So the legend grew, and while Snuff is not the spark which originated a despicable genre of real murder sleaze, its release helped to grow notoriety and popularize legends about them. There’s certainly a market among collectors and cinema buffs for a special features laden release of Snuff, and Blue Underground very wisely plays toward the strength of the legend and mystery surrounding the film’s notoriety, rather than the weakness of the plot. This doesn’t imply that the film transfer is left to suffer; it shines brightly to illuminate every grime encrusted frame, staying true to Blue Underground’s reputation for immaculate visual products (this one taken from one of the only known remaining prints).
The special features are where this release really shines. Feature “Up To Snuff” spends time with Danish filmmaker and historian Nicolas Winding Refn (the brilliant mind behind 2011’s Drive) as he delves into the macabre mythos surrounding Snuff. He also gives a bluntly honest introduction to the film. Another feature “Shooting Snuff” interviews adult filmmaker Carter Stevens, on whose film sets in NYC the faux snuff ending was created. There’s even a segment with a retired FBI agent, which gets into the nitty-gritty with regard to investing purported snuff films. Trailers, stills, and a “controversy” gallery round out the extras, and a reversible art slip cover adds some extra versatility to the blood red plastic casing.

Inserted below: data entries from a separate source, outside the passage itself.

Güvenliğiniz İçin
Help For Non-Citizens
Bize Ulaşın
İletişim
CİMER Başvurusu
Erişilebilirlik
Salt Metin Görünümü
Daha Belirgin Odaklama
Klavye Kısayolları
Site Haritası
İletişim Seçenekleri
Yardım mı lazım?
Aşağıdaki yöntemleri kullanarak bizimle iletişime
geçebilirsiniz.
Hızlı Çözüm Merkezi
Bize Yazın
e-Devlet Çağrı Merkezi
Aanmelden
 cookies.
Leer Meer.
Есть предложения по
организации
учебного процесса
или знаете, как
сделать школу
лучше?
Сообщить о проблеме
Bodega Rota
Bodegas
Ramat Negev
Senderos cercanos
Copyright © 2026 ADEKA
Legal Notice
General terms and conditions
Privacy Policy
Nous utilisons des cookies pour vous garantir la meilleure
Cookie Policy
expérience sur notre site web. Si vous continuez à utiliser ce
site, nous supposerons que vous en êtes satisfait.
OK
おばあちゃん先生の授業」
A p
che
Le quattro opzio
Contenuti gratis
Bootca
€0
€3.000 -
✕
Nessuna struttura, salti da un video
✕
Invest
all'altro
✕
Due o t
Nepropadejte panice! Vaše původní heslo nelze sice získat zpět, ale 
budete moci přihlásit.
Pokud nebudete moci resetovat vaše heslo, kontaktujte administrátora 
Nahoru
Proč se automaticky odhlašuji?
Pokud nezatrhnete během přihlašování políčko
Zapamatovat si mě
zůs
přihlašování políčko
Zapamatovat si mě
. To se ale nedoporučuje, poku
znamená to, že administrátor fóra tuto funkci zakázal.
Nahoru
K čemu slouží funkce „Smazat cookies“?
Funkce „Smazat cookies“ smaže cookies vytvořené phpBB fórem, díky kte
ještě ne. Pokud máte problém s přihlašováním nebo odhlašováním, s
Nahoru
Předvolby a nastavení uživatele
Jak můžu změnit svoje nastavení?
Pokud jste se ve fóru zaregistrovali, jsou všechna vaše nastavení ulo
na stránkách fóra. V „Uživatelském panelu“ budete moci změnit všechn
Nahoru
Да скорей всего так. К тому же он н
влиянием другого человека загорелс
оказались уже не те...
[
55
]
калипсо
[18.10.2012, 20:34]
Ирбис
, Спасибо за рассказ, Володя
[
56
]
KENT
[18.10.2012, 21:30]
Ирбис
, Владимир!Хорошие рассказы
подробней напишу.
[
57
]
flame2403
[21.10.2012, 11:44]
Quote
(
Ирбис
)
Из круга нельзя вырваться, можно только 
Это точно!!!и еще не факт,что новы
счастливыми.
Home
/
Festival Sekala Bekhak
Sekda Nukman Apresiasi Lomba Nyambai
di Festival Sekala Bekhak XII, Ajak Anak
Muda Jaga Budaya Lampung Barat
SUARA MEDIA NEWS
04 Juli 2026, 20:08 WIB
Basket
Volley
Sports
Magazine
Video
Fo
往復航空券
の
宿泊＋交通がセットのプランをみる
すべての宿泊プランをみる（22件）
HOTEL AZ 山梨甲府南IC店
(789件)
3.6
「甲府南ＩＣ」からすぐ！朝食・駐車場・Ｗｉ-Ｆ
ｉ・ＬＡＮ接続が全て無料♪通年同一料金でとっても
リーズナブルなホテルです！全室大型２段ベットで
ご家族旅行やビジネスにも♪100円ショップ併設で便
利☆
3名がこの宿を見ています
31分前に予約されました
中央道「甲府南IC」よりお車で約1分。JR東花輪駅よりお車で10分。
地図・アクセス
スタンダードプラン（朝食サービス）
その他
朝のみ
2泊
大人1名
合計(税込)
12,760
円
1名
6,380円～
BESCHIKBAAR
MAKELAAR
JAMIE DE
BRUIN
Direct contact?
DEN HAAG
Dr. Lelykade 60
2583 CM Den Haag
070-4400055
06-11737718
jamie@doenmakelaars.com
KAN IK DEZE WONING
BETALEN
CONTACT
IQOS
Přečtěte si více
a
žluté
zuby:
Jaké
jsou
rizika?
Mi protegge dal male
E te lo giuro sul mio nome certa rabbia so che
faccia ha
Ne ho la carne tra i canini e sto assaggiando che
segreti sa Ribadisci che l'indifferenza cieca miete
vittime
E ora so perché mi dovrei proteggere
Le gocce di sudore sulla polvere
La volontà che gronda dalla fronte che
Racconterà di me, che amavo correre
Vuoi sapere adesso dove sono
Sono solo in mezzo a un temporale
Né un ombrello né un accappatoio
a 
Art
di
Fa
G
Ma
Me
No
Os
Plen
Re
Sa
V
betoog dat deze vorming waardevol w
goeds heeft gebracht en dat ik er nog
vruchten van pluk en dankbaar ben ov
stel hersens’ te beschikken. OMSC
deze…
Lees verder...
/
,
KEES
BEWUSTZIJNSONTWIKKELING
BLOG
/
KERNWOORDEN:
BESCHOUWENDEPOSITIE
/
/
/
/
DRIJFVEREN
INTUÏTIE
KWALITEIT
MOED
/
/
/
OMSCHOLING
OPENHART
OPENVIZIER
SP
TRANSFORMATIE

Snuff is an ugly movie but there is no doubt that its creation is at the center of fascinating legacy. It’s this legacy which Blue Underground takes great pains in issuing a quality release of. This is an A level release of a C- film, which in itself is a praiseworthy accomplishment. The audience for Snuff knows who they are and will pounce on this release. Fans of Unsolved Mysteries with Robert Stack will likewise get a kick out of the story behind the story. Make no mistake that this is an exploitative genre flick, through and through, then decide if this belongs in your collection accordingly.